I moved to a smaller city instead of a suburb, but basically same thing. Yes, you have to own a car. HAVE TO. And that kind of stinks. Yes, you may be more frequently forced to eat at cheesy chain restaurants. However, you do gain the benefits of knowing your windows are far from the street corners and knowing your child will probably not learn to avoid eye contact earlier than he really needs to.
Parenthood. Really, they're only home with you for one-fourth of your life. Then you can move back to the city and tell them they can't live with you after college, because you simply don't have room. ha!
I don't know what kind of non-suburban suburb you're thinking about (and I wish you'd just tell us! Why protect the privacy of a place?, but I can't imagine it'd offer the texture of life that Brooklyn does. Like a lot of people posting here, I grew up in the suburbs, and always resented that my very hip, city-liking parents decided to raise us in the most sterile, bland, un-diverse, un-fun suburb imaginable (outside San Antonio, Texas)and then, the minute we were all moved out of the house, high-tailed it to an interesting life in a more urban area! I guess they thought it was good for us to be in the suburbs, but all I ever wanted was to leave. The public schools were officially "good" but, as one parent writes above, really just factories for producing kids who could succeed at passing standardized tests -- no creativity or freedom at all.

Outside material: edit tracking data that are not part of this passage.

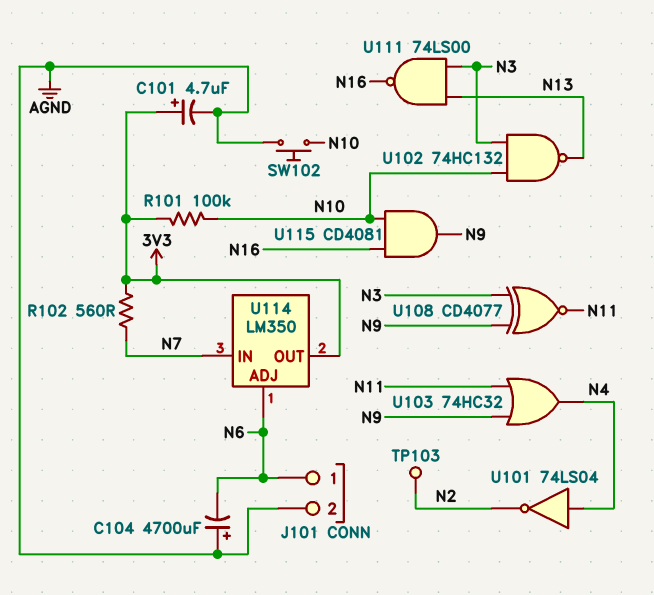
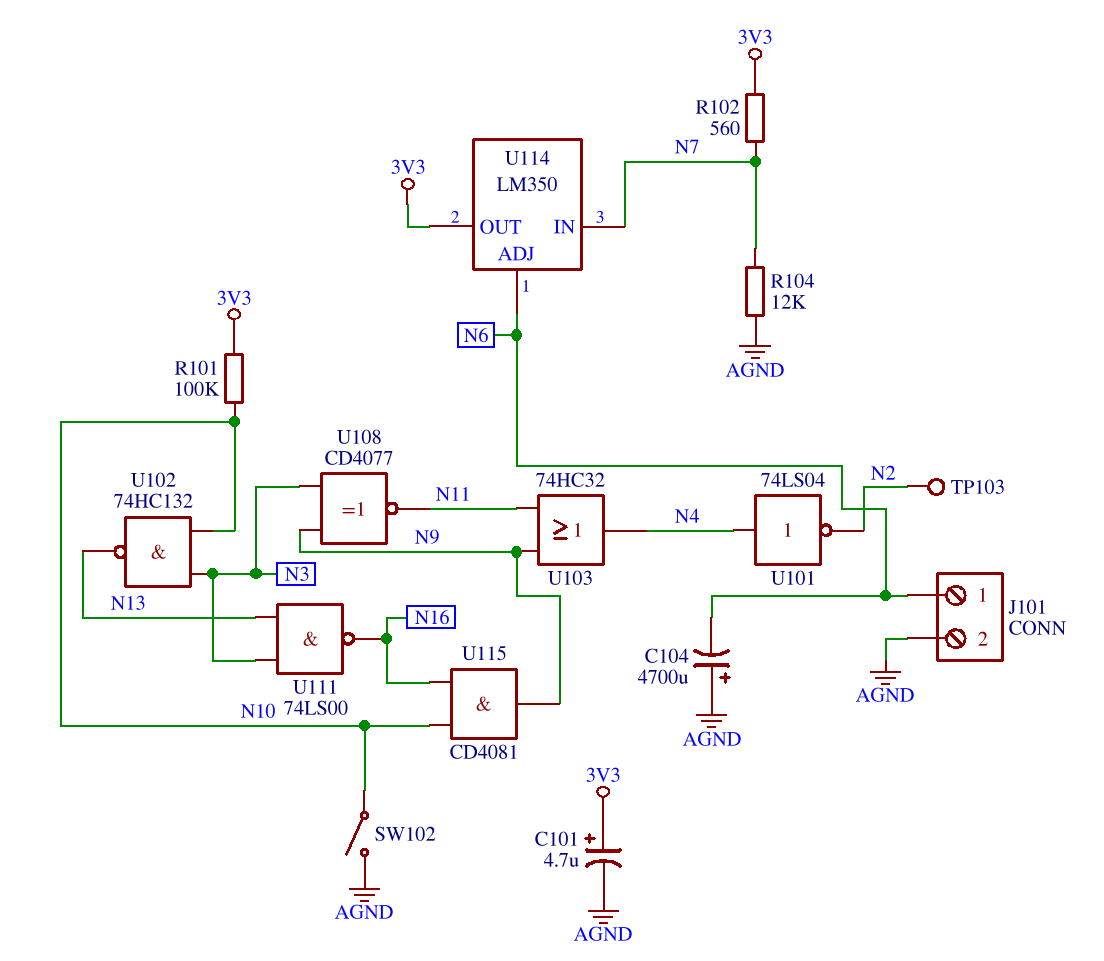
R104: none -> 12k (AGND, N7)
SW102: button (AGND, N10) -> switch (AGND, N10)

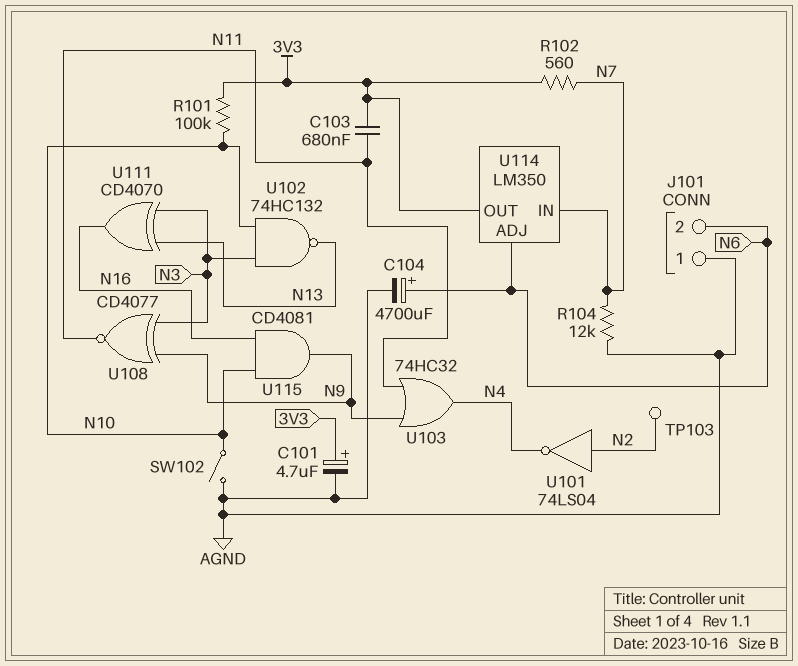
C103: none -> 680nF (3V3, N11)
C104: 4700uF (plus AGND, minus N6) -> 4700uF (plus N6, minus AGND)
J101 pin 1: N6 -> AGND
J101 pin 2: AGND -> N6
U101: NOT 74LS04 (in N4, out N2) -> NOT 74LS04 (in N2, out N4)
U111: NAND 74LS00 (in N3, in N13, out N16) -> XOR CD4070 (in N3, in N13, out N16)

Maybe if you can stand your place a couple years longer, you'll be able to sell for a bundle and invest in a fixer-upper in an up-and-coming hood, or, as some people have suggested, rent your place out and try the suburbs for a year or two with an option to return. But I do disagree with the people who say, hey, it doesn't matter where you live, you'll all be happy anywhere. Location and architecture and transportation are very significant factors with profound effects on people's experience.That's why these stories are so interesting to read. (I've just spent my Friday lunch hour scrolling through every one!)
Especially with kids, I think they lose out. Sure, I can take my daughter into town for museums, libraries, etc. but it's a trip to somewhere else, not a great place where we live and are a part of the place's fabric. But then again, Seattle suburbs have tons of meth labs so we could find something to do if we wanted to.
Have you considered moving to Staten Island? I hear it's up-and-coming the-next-brooklyn etc. etc. It's still cheap, and it's definitely got more soul than montauk.
Now, if you are going to move, it is ashtrays made with Play-doh and broken glass. Everyone knows that cigarettes are bad for your health.
I will take suburbia any day over the city, although my city is LA, not NY. Seriously, I think young children can really use all that room to roam. And if you are thinking about having another (as we are) it seems that it will just be too darned cramped where you are living now. I guess the perfect thing would be a suburb that is close enough to pop into the City when you felt like it. Sorry, I can't be of any help on that one. But, I can commiserate on the outrageous home prices! Try about 555,000 for 1100 square feet, and that is not even by the beach.
Best of luck to you, it is a tough decision.